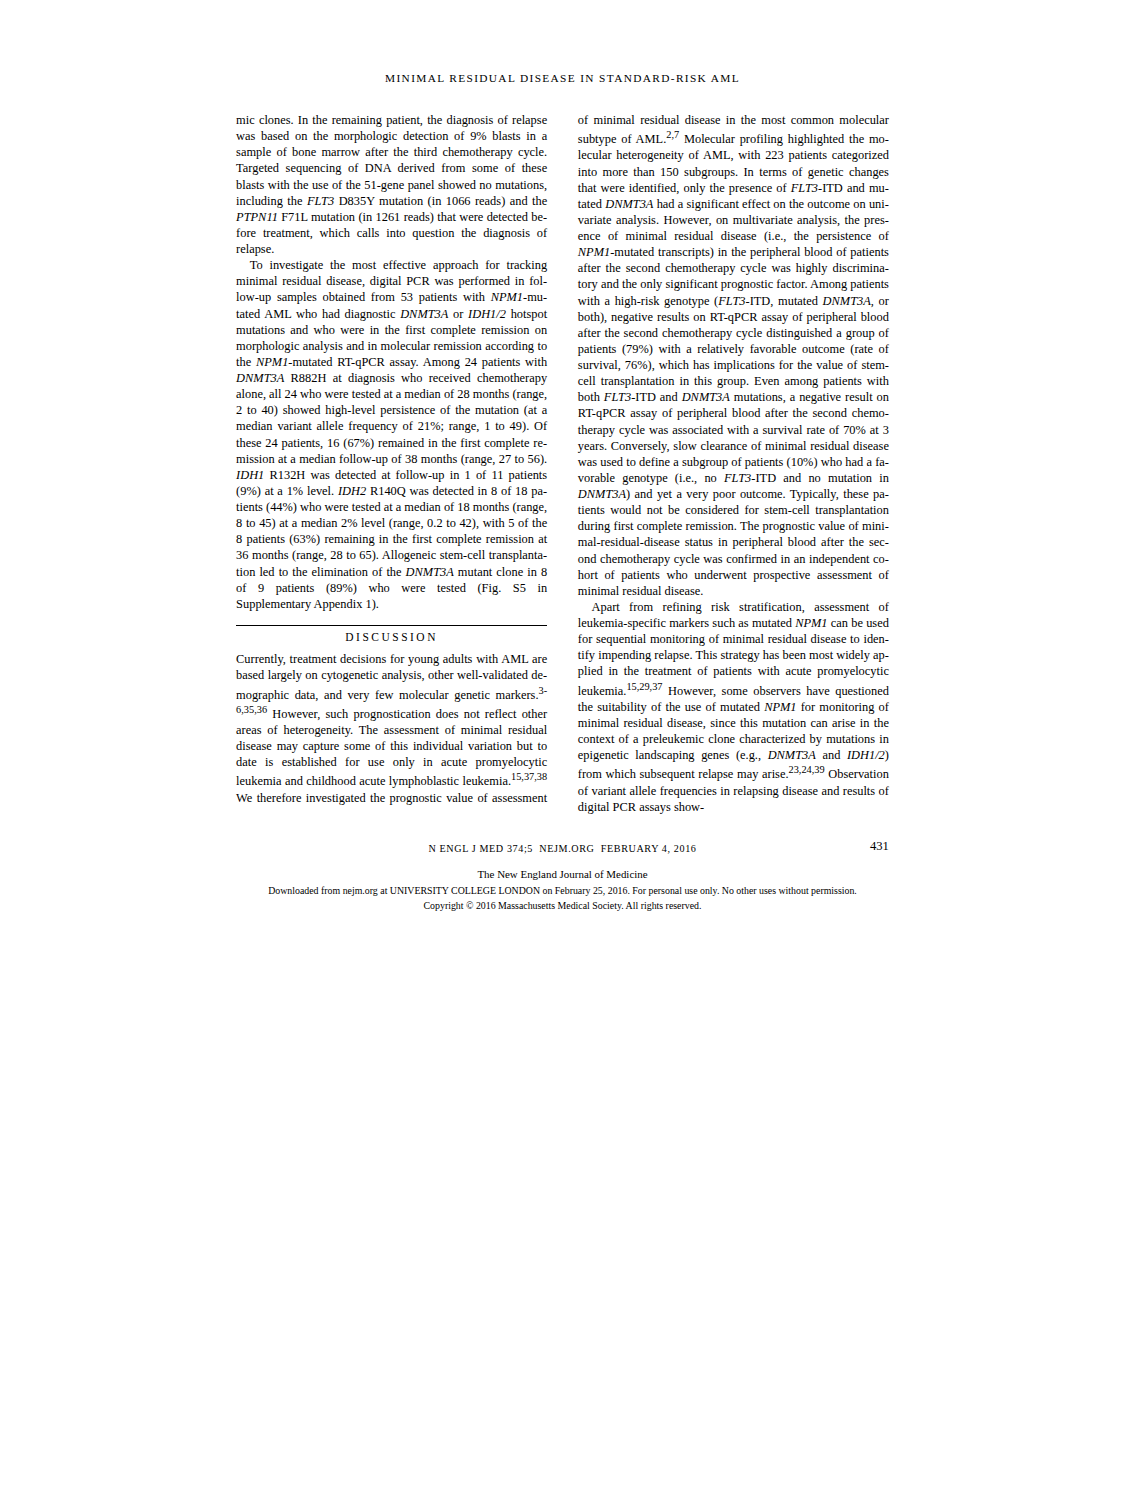Minimal Residual Disease in Standard-Risk AML
mic clones. In the remaining patient, the diagnosis of relapse was based on the morphologic detection of 9% blasts in a sample of bone marrow after the third chemotherapy cycle. Targeted sequencing of DNA derived from some of these blasts with the use of the 51-gene panel showed no mutations, including the FLT3 D835Y mutation (in 1066 reads) and the PTPN11 F71L mutation (in 1261 reads) that were detected before treatment, which calls into question the diagnosis of relapse.
To investigate the most effective approach for tracking minimal residual disease, digital PCR was performed in follow-up samples obtained from 53 patients with NPM1-mutated AML who had diagnostic DNMT3A or IDH1/2 hotspot mutations and who were in the first complete remission on morphologic analysis and in molecular remission according to the NPM1-mutated RT-qPCR assay. Among 24 patients with DNMT3A R882H at diagnosis who received chemotherapy alone, all 24 who were tested at a median of 28 months (range, 2 to 40) showed high-level persistence of the mutation (at a median variant allele frequency of 21%; range, 1 to 49). Of these 24 patients, 16 (67%) remained in the first complete remission at a median follow-up of 38 months (range, 27 to 56). IDH1 R132H was detected at follow-up in 1 of 11 patients (9%) at a 1% level. IDH2 R140Q was detected in 8 of 18 patients (44%) who were tested at a median of 18 months (range, 8 to 45) at a median 2% level (range, 0.2 to 42), with 5 of the 8 patients (63%) remaining in the first complete remission at 36 months (range, 28 to 65). Allogeneic stem-cell transplantation led to the elimination of the DNMT3A mutant clone in 8 of 9 patients (89%) who were tested (Fig. S5 in Supplementary Appendix 1).
Discussion
Currently, treatment decisions for young adults with AML are based largely on cytogenetic analysis, other well-validated demographic data, and very few molecular genetic markers.3-6,35,36 However, such prognostication does not reflect other areas of heterogeneity. The assessment of minimal residual disease may capture some of this individual variation but to date is established for use only in acute promyelocytic leukemia and childhood acute lymphoblastic leukemia.15,37,38 We therefore investigated the prognostic value of assessment of minimal residual disease in the most common molecular subtype of AML.2,7 Molecular profiling highlighted the molecular heterogeneity of AML, with 223 patients categorized into more than 150 subgroups. In terms of genetic changes that were identified, only the presence of FLT3-ITD and mutated DNMT3A had a significant effect on the outcome on univariate analysis. However, on multivariate analysis, the presence of minimal residual disease (i.e., the persistence of NPM1-mutated transcripts) in the peripheral blood of patients after the second chemotherapy cycle was highly discriminatory and the only significant prognostic factor. Among patients with a high-risk genotype (FLT3-ITD, mutated DNMT3A, or both), negative results on RT-qPCR assay of peripheral blood after the second chemotherapy cycle distinguished a group of patients (79%) with a relatively favorable outcome (rate of survival, 76%), which has implications for the value of stem-cell transplantation in this group. Even among patients with both FLT3-ITD and DNMT3A mutations, a negative result on RT-qPCR assay of peripheral blood after the second chemotherapy cycle was associated with a survival rate of 70% at 3 years. Conversely, slow clearance of minimal residual disease was used to define a subgroup of patients (10%) who had a favorable genotype (i.e., no FLT3-ITD and no mutation in DNMT3A) and yet a very poor outcome. Typically, these patients would not be considered for stem-cell transplantation during first complete remission. The prognostic value of minimal-residual-disease status in peripheral blood after the second chemotherapy cycle was confirmed in an independent cohort of patients who underwent prospective assessment of minimal residual disease.
Apart from refining risk stratification, assessment of leukemia-specific markers such as mutated NPM1 can be used for sequential monitoring of minimal residual disease to identify impending relapse. This strategy has been most widely applied in the treatment of patients with acute promyelocytic leukemia.15,29,37 However, some observers have questioned the suitability of the use of mutated NPM1 for monitoring of minimal residual disease, since this mutation can arise in the context of a preleukemic clone characterized by mutations in epigenetic landscaping genes (e.g., DNMT3A and IDH1/2) from which subsequent relapse may arise.23,24,39 Observation of variant allele frequencies in relapsing disease and results of digital PCR assays show-
n engl j med 374;5 nejm.org February 4, 2016431
The New England Journal of Medicine
Downloaded from nejm.org at UNIVERSITY COLLEGE LONDON on February 25, 2016. For personal use only. No other uses without permission.
Copyright © 2016 Massachusetts Medical Society. All rights reserved.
- - -
■ **THE TASK**
In the entries above, which lines hold the string "February"? Report all of them.

■ **OUTPUT FOR THIS EXERCISE**
n engl j med 374;5 nejm.org February 4, 2016431
Downloaded from nejm.org at UNIVERSITY COLLEGE LONDON on February 25, 2016. For personal use only. No other uses without permission.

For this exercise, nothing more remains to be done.